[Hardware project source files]
☆ ☆ ☆ ☆

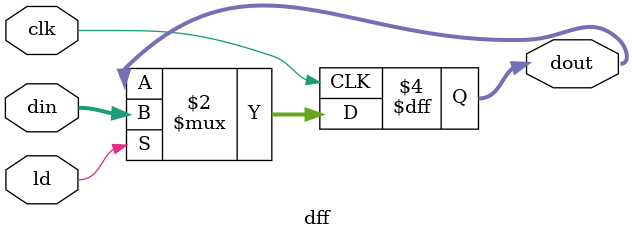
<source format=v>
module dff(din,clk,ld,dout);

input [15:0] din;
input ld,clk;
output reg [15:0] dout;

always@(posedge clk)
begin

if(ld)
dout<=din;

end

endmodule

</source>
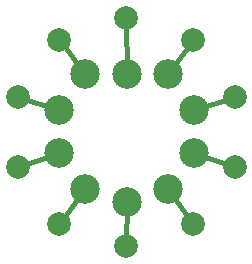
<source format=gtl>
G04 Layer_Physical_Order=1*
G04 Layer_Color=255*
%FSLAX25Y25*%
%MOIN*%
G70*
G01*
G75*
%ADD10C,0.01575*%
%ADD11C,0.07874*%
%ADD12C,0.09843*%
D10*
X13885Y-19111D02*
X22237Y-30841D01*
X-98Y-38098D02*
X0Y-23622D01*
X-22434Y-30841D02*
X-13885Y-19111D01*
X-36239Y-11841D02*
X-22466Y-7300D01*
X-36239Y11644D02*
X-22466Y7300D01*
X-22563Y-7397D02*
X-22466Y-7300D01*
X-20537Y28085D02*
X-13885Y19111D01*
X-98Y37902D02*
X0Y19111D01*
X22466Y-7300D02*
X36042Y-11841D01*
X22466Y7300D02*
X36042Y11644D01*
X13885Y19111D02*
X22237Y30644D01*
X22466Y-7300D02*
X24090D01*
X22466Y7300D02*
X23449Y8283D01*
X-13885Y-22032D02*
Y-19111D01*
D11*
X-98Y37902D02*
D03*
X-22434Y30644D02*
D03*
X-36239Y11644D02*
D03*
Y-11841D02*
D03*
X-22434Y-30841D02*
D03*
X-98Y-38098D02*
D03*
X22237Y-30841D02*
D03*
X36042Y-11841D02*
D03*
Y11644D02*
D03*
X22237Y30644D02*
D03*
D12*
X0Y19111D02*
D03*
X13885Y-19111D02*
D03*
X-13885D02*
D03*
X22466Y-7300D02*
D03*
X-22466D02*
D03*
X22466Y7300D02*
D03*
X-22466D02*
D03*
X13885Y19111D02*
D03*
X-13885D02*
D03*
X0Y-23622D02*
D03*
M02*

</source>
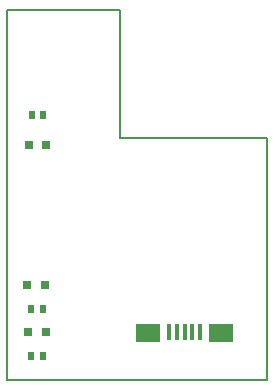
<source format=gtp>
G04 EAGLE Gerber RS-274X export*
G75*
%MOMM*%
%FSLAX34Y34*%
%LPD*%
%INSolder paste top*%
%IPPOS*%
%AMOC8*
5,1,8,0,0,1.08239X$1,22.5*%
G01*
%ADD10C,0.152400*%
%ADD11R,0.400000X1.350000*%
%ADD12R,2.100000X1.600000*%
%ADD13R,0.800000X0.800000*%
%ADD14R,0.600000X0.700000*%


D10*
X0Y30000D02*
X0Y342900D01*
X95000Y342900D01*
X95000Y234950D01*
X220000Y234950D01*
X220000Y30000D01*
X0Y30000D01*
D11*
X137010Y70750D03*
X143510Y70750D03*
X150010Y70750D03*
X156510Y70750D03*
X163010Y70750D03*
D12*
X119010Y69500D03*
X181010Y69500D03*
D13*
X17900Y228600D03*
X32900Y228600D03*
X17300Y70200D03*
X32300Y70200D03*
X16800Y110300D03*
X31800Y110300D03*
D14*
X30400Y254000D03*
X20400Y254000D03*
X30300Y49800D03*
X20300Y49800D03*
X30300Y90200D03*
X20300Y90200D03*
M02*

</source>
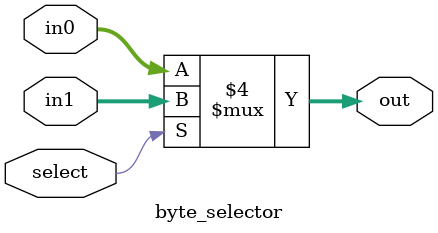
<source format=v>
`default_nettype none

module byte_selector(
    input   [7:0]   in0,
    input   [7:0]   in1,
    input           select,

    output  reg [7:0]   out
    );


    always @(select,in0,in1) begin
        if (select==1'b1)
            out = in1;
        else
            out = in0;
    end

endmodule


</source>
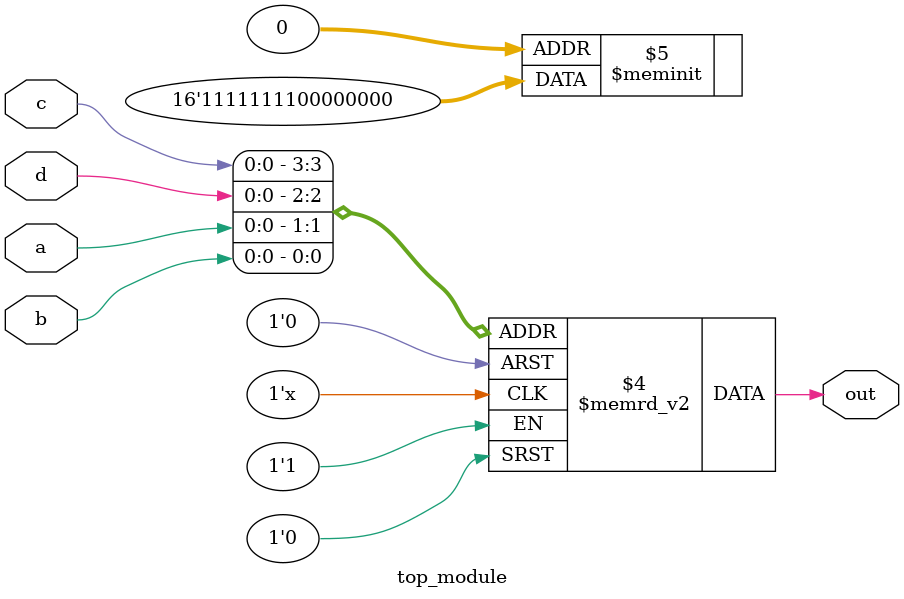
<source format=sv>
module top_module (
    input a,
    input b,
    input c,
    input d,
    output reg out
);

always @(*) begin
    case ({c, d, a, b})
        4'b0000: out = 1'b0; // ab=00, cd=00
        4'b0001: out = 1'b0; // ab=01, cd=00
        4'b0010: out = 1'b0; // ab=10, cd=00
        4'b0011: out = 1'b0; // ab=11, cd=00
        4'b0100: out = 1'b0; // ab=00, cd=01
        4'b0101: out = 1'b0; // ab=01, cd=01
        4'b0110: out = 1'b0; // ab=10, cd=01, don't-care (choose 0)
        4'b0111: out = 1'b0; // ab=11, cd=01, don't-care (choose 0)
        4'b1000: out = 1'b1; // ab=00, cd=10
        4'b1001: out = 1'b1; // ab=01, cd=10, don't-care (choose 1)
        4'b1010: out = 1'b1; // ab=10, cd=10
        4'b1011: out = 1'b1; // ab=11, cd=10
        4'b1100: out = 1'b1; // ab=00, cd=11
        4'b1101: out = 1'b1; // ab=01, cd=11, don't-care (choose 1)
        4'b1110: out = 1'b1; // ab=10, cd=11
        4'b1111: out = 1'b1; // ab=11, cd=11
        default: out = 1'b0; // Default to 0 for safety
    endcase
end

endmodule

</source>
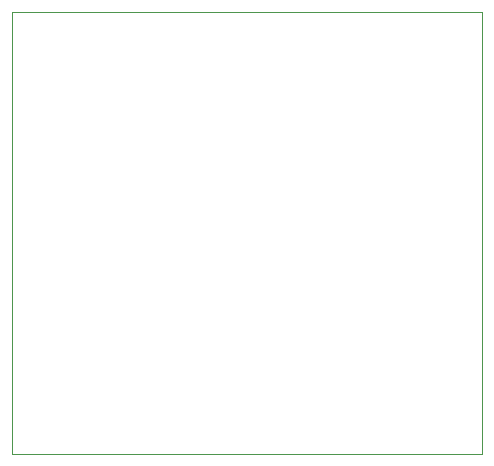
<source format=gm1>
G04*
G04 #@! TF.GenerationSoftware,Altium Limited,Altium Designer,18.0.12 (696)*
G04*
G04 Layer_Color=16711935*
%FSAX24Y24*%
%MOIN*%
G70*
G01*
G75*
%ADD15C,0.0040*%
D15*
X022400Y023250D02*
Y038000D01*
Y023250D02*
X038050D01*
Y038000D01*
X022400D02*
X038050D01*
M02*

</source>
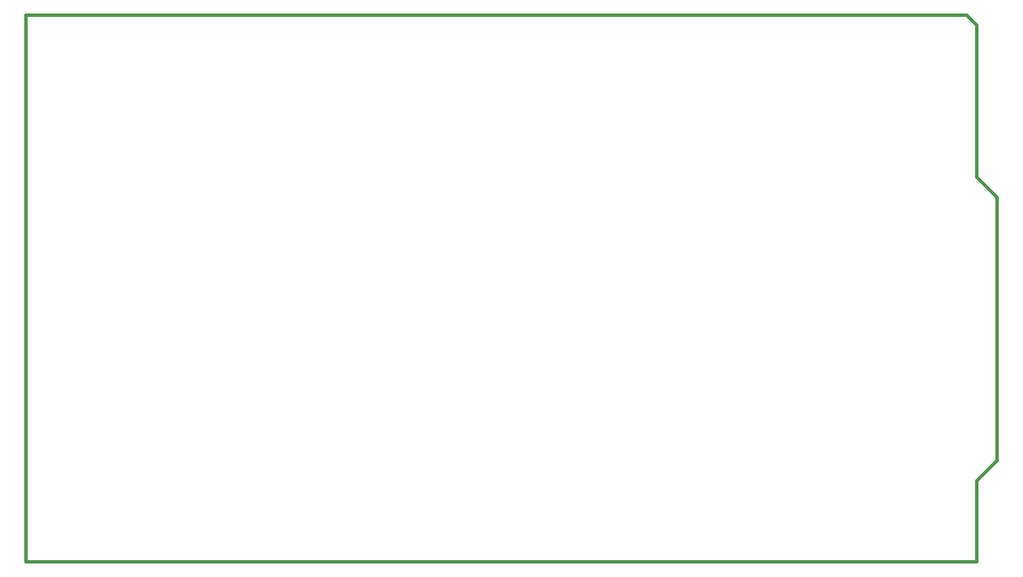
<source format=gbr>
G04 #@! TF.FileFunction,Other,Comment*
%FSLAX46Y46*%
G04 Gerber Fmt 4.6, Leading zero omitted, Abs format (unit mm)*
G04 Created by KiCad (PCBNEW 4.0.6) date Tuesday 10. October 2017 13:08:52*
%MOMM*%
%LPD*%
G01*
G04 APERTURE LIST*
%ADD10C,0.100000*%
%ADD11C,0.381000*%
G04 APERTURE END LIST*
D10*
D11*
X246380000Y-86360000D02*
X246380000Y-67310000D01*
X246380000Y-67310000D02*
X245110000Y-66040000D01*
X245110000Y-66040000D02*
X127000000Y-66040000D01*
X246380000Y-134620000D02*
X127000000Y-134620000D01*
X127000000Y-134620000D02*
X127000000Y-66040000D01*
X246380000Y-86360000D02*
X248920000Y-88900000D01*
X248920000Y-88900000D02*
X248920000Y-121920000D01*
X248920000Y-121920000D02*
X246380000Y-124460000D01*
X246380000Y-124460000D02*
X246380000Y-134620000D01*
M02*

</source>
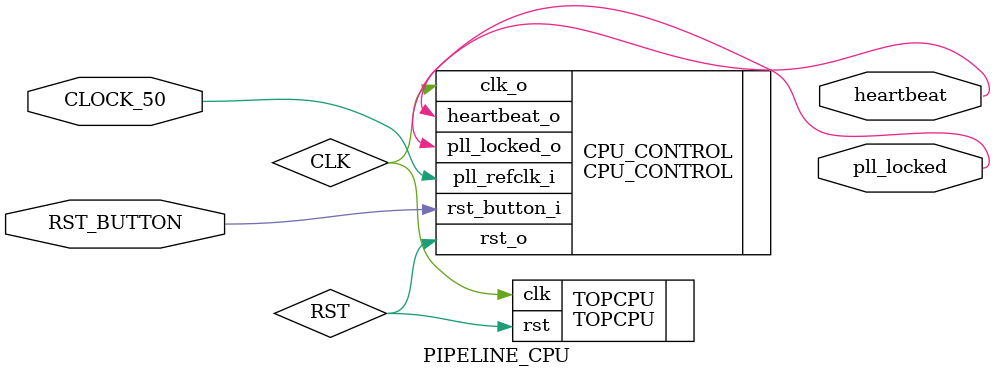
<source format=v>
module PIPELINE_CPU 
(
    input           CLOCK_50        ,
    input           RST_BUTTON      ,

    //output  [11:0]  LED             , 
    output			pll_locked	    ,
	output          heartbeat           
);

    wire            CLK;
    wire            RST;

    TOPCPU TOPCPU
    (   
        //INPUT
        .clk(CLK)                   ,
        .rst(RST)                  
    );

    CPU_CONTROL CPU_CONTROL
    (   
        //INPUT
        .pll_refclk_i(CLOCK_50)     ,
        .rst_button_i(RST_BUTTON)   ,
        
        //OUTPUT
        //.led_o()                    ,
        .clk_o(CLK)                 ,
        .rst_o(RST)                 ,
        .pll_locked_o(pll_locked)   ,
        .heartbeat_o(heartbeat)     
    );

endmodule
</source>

☆ ☆ ☆ ☆

* _Exercise requirements_:
Find the lines that mention "APERTURE" in the entries and show them.

* _Response_:
G04 APERTURE LIST*
G04 APERTURE END LIST*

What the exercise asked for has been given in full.